### Saved data entries
◇ ◇ ◇ ◇ ◇

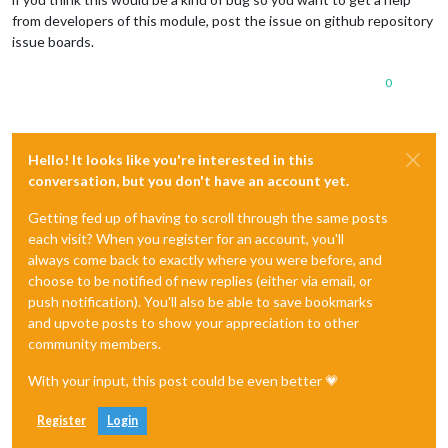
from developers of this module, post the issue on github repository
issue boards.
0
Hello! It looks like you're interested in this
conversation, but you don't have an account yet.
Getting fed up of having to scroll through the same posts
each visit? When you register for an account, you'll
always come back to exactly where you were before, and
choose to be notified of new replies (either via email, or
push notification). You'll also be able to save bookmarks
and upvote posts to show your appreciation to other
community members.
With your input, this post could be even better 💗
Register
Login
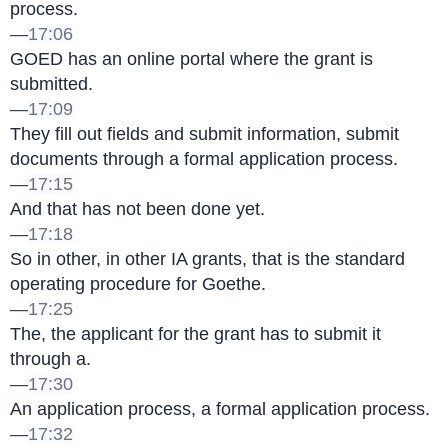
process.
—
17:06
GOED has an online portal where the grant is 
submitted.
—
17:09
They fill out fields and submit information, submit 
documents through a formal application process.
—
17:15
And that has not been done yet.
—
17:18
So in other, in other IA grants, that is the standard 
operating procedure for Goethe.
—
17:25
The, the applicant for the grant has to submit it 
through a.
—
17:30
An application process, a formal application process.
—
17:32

◇ ◇ ◇ ◇ ◇

The span to give again runs from the line with "GOED has an online portal where the grant is" through the last line of the records above; reproduce it exactly and nothing more.

GOED has an online portal where the grant is 
submitted.
—
17:09
They fill out fields and submit information, submit 
documents through a formal application process.
—
17:15
And that has not been done yet.
—
17:18
So in other, in other IA grants, that is the standard 
operating procedure for Goethe.
—
17:25
The, the applicant for the grant has to submit it 
through a.
—
17:30
An application process, a formal application process.
—
17:32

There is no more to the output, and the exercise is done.